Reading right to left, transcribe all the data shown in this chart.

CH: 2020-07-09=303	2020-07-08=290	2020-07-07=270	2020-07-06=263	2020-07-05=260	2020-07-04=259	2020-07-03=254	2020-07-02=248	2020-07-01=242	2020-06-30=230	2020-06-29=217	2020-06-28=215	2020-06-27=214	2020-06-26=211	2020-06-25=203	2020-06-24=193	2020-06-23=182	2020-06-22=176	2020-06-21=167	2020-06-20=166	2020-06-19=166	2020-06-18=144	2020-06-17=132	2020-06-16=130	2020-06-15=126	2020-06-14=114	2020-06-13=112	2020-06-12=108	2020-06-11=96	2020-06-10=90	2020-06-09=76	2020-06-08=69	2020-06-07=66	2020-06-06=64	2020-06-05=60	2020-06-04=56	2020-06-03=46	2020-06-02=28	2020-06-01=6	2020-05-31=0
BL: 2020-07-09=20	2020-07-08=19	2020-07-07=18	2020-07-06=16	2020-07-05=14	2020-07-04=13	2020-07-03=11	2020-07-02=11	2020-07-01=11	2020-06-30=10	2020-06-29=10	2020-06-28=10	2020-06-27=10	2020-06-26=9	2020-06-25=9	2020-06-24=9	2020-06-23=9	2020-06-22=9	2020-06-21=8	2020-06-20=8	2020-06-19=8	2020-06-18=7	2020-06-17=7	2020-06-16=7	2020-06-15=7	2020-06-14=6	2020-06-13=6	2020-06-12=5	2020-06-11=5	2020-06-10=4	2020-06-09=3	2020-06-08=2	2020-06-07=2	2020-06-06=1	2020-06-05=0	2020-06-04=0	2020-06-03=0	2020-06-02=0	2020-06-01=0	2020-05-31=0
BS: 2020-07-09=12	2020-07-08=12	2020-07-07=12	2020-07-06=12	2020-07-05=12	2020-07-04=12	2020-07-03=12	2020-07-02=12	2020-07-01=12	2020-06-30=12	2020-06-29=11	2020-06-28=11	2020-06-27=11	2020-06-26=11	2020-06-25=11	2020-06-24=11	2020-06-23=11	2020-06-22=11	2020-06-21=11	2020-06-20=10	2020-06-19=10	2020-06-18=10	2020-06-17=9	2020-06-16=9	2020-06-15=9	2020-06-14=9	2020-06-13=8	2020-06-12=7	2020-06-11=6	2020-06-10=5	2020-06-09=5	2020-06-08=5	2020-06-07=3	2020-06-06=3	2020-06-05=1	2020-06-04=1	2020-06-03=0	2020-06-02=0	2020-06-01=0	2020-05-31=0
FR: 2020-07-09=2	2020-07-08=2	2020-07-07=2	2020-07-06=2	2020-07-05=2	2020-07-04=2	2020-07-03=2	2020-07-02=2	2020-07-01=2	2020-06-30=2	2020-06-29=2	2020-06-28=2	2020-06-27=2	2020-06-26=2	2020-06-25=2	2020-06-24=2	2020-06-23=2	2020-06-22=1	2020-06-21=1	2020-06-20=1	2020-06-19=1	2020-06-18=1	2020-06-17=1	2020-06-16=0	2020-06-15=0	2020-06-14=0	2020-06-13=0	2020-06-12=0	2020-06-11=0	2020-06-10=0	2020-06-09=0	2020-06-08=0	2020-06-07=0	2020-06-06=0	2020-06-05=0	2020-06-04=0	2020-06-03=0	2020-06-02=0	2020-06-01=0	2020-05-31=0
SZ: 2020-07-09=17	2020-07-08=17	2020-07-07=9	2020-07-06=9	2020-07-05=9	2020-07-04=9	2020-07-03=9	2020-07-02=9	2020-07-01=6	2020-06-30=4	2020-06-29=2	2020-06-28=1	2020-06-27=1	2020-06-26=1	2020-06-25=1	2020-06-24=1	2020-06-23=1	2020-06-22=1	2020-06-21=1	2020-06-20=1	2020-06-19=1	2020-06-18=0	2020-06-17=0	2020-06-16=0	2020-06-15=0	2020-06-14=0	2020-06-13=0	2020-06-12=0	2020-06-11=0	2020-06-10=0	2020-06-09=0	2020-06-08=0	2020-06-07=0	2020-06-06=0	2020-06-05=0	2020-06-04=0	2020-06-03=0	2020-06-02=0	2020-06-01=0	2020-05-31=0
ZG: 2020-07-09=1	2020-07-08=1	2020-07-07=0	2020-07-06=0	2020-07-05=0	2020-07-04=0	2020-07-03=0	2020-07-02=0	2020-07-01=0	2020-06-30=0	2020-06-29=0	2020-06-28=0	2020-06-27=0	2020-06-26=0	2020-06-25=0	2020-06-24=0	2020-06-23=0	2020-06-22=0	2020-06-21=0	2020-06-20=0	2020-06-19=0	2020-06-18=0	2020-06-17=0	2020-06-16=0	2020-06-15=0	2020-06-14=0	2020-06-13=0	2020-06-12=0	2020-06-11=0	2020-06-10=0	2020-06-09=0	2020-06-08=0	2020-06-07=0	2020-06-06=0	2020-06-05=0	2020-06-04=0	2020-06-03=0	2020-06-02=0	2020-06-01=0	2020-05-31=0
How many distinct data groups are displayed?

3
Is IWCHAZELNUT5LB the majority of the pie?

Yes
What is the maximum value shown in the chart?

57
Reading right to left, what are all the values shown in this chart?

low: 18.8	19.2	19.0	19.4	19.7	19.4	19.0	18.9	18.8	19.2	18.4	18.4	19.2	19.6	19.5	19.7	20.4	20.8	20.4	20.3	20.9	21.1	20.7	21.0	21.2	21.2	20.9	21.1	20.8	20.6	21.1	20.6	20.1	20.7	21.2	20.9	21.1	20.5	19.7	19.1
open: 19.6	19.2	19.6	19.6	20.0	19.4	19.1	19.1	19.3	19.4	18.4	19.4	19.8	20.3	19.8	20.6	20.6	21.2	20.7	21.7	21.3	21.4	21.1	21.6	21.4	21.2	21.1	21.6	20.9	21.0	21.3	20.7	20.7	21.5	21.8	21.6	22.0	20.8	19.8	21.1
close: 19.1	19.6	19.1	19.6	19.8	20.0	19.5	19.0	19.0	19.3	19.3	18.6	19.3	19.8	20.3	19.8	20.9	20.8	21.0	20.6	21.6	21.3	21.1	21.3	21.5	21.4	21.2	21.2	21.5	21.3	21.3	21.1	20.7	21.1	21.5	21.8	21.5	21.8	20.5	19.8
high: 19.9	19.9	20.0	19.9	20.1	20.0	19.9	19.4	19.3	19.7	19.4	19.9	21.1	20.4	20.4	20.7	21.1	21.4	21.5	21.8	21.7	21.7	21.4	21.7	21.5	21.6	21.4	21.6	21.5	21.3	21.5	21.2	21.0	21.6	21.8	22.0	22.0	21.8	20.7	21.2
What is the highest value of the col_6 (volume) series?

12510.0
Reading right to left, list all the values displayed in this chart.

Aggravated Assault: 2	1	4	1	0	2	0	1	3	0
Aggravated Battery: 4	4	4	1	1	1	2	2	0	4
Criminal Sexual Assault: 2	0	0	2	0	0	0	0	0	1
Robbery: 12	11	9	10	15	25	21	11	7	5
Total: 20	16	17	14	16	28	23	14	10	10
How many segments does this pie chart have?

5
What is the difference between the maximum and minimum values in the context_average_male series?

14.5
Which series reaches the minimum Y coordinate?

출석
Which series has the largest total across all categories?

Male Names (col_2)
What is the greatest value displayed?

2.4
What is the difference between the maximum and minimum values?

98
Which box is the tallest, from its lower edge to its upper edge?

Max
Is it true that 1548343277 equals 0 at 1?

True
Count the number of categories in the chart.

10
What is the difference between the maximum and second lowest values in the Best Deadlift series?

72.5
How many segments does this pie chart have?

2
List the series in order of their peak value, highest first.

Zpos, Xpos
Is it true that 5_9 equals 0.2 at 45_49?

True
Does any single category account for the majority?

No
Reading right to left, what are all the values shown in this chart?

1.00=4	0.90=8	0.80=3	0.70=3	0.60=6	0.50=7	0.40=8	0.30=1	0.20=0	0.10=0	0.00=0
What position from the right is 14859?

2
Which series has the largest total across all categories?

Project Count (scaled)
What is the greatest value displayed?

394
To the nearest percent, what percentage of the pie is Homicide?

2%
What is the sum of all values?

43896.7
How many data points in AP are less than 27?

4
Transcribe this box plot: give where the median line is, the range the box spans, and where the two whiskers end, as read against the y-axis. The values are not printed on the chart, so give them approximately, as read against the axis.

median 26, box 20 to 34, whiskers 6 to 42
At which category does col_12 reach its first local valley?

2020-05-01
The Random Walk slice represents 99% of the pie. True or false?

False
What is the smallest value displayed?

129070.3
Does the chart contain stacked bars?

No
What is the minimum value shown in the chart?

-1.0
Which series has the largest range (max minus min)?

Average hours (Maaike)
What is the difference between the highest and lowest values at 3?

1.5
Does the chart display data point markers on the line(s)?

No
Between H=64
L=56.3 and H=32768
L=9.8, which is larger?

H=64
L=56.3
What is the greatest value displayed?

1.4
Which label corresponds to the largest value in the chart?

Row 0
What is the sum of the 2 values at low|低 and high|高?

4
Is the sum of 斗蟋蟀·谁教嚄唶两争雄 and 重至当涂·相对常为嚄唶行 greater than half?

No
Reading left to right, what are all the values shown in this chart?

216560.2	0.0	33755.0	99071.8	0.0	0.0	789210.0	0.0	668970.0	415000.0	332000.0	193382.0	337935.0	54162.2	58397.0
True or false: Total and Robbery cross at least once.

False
++++++
How many of the lines above contain the string "values"? Reply with the number alone.

11